When AI models transition from the controlled laboratories of LLM providers into real‑world business applications, their attack surface expands dramatically. In production, a model is no longer shielded by a clean test harness; it must process free‑form user inputs, call third‑party APIs, query legacy databases and operate within complex pipelines. Each integration point becomes a potential entry vector that was never exposed during development.

The true vulnerability landscape only emerges when these models are embedded into specific use cases. In an enterprise setting, a single AI service may sit between untrusted external content, sensitive internal data and a constellation of tools — creating numerous entry points for prompt‑injection, data‑poisoning and tool‑misuse attacks. Current security tools and pen‑testing methodologies were built for deterministic software and cannot reliably detect or reproduce AI‑specific failures. Compounding the challenge, regulatory frameworks (e.g., GDPR, HIPAA) impose strict requirements on how personal data is processed and tested.

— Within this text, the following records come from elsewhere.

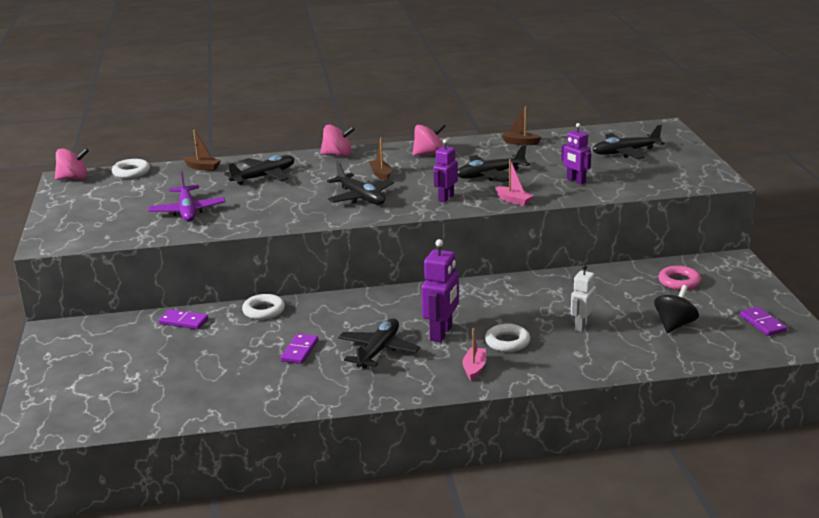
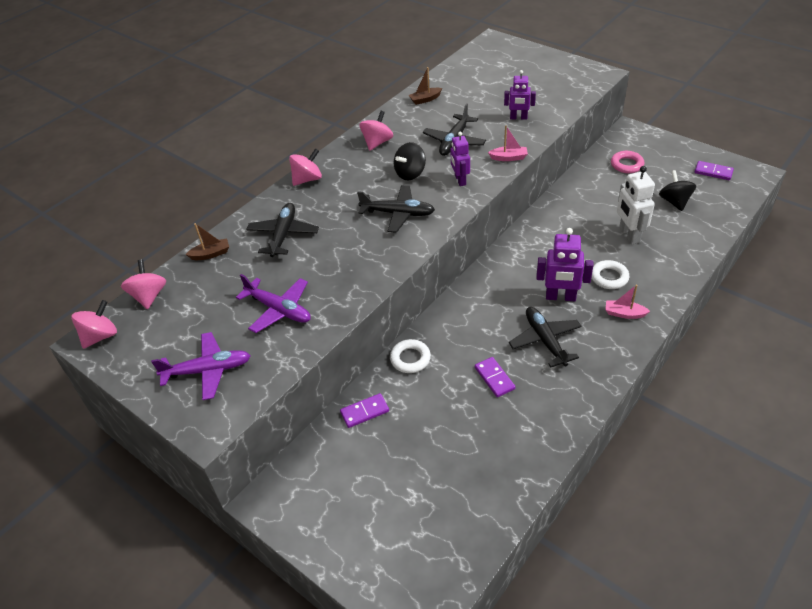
camera: 40 degrees left, 20 degrees up
white ring [112,159,150,178] -> pink spinning top [121,260,166,309]
brown boat [369,138,391,180] -> none
purple robot [421,239,459,342] -> purple robot turned 120 degrees clockwise [536,228,593,301]
pink boat [462,328,486,381] -> pink boat turned 45 degrees counterclockwise [605,284,650,319]
white robot [571,264,596,332] -> white robot [617,166,655,244], size x1.51
black plane [592,124,665,159] -> none
none -> purple plane [151,332,251,400]
none -> black spinning top [394,142,426,180]

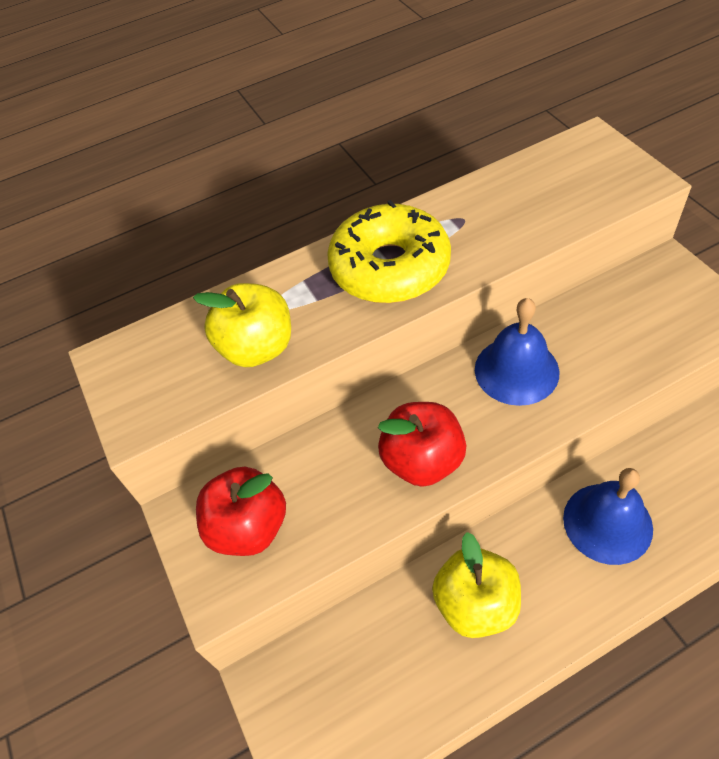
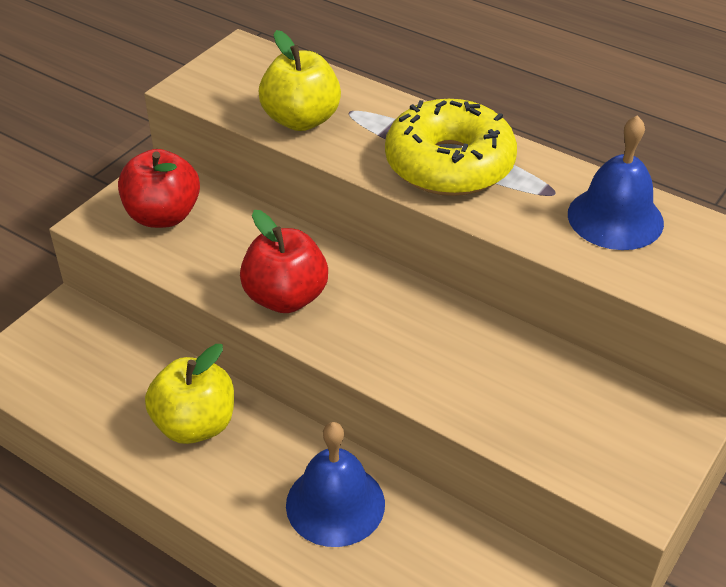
camera: 55 degrees right, 10 degrees down
blue bell [475,298,559,406] -> blue bell moved to [568,115,664,250]

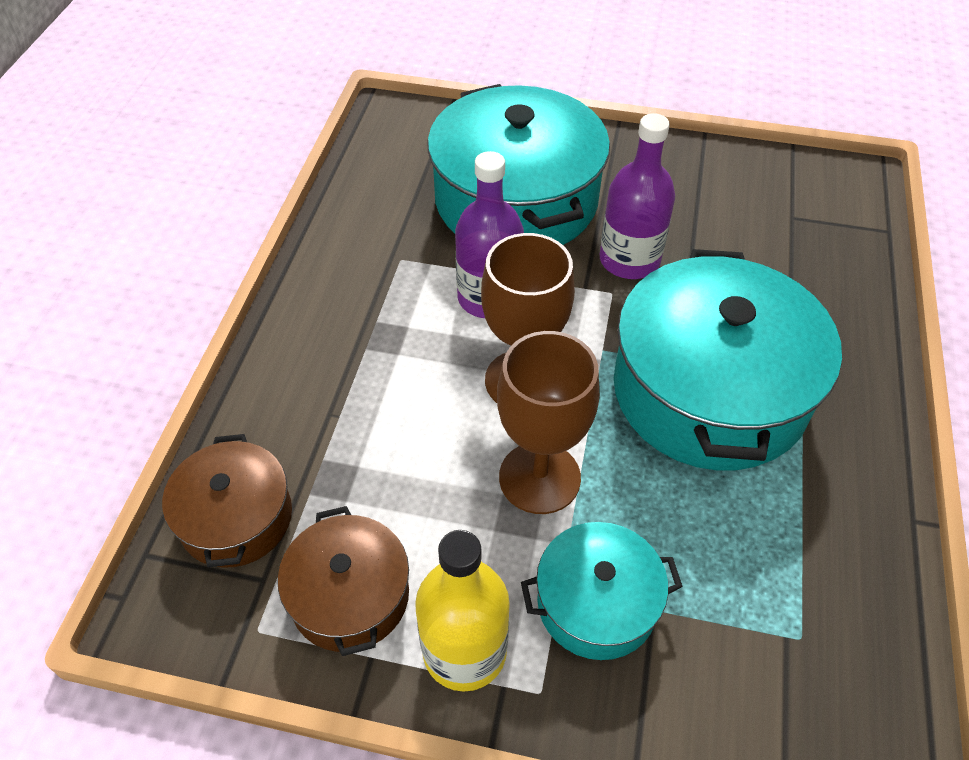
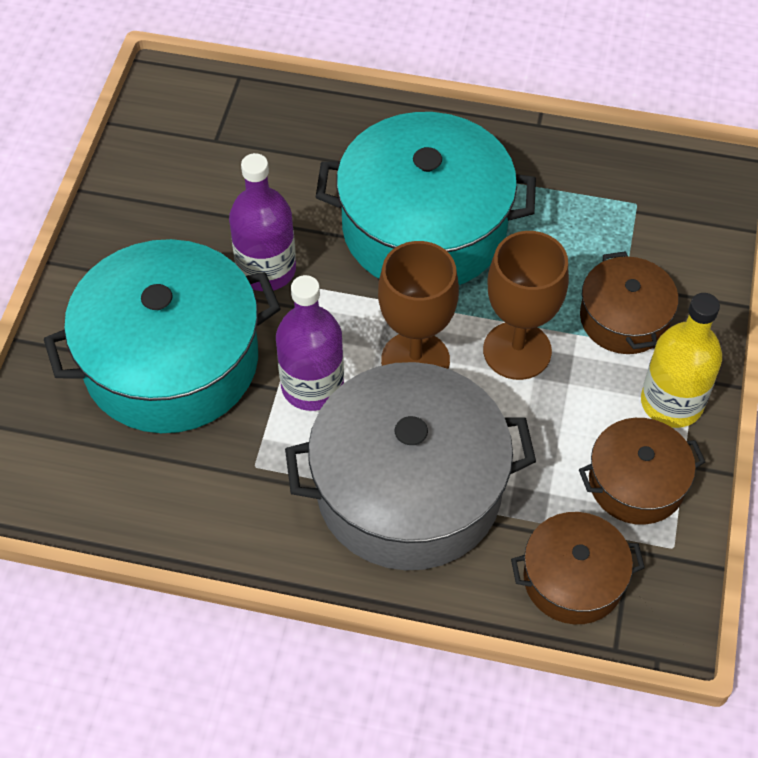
camera: 90 degrees left, 5 degrees up
turquoise pot [521,522,683,660] -> brown pot [580,251,679,354]
none -> grey pot [285,362,536,571]

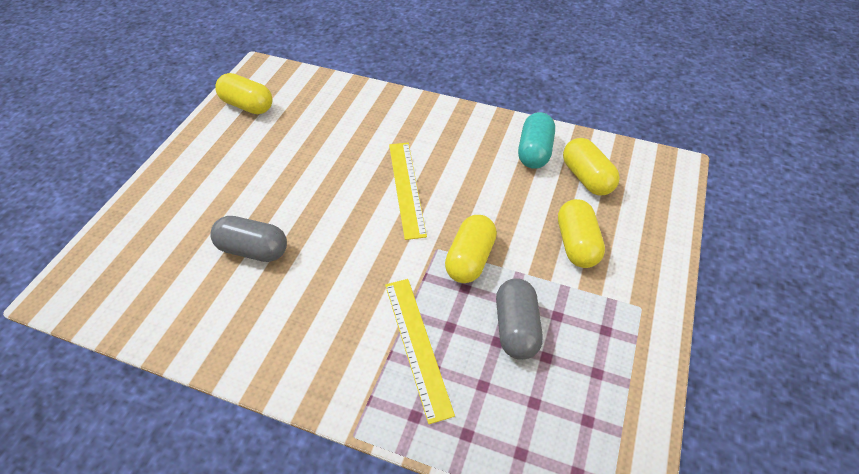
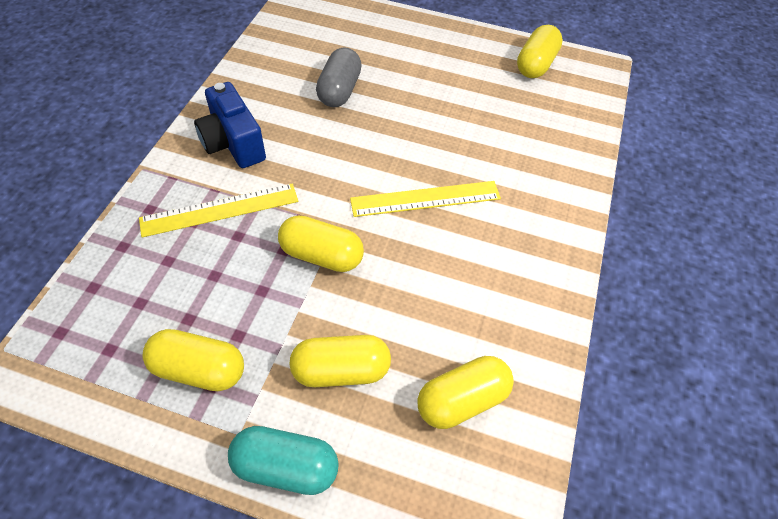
camera: 85 degrees right, 5 degrees up
grey capsule [496,278,543,360] -> none
turquoise capsule [518,112,555,169] -> turquoise capsule moved to [228,426,339,495]
none -> yellow capsule [142,329,244,391]
none -> blue camera [194,82,266,168]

AI red‑teaming fills this gap. It treats the entire AI system -  model, application code, data flows and tool integrations -  as the attack surface. By simulating realistic attack scenarios and probing the system end‑to‑end, red‑teamers can uncover model risks, application‑security flaws, data‑exfiltration paths and tool‑hijack chains. This structured approach ensures that business use cases are tested against the security, safety and operational risks relevant to their goals and logic, giving organisations a clear roadmap to mitigate new risks and comply with evolving regulations.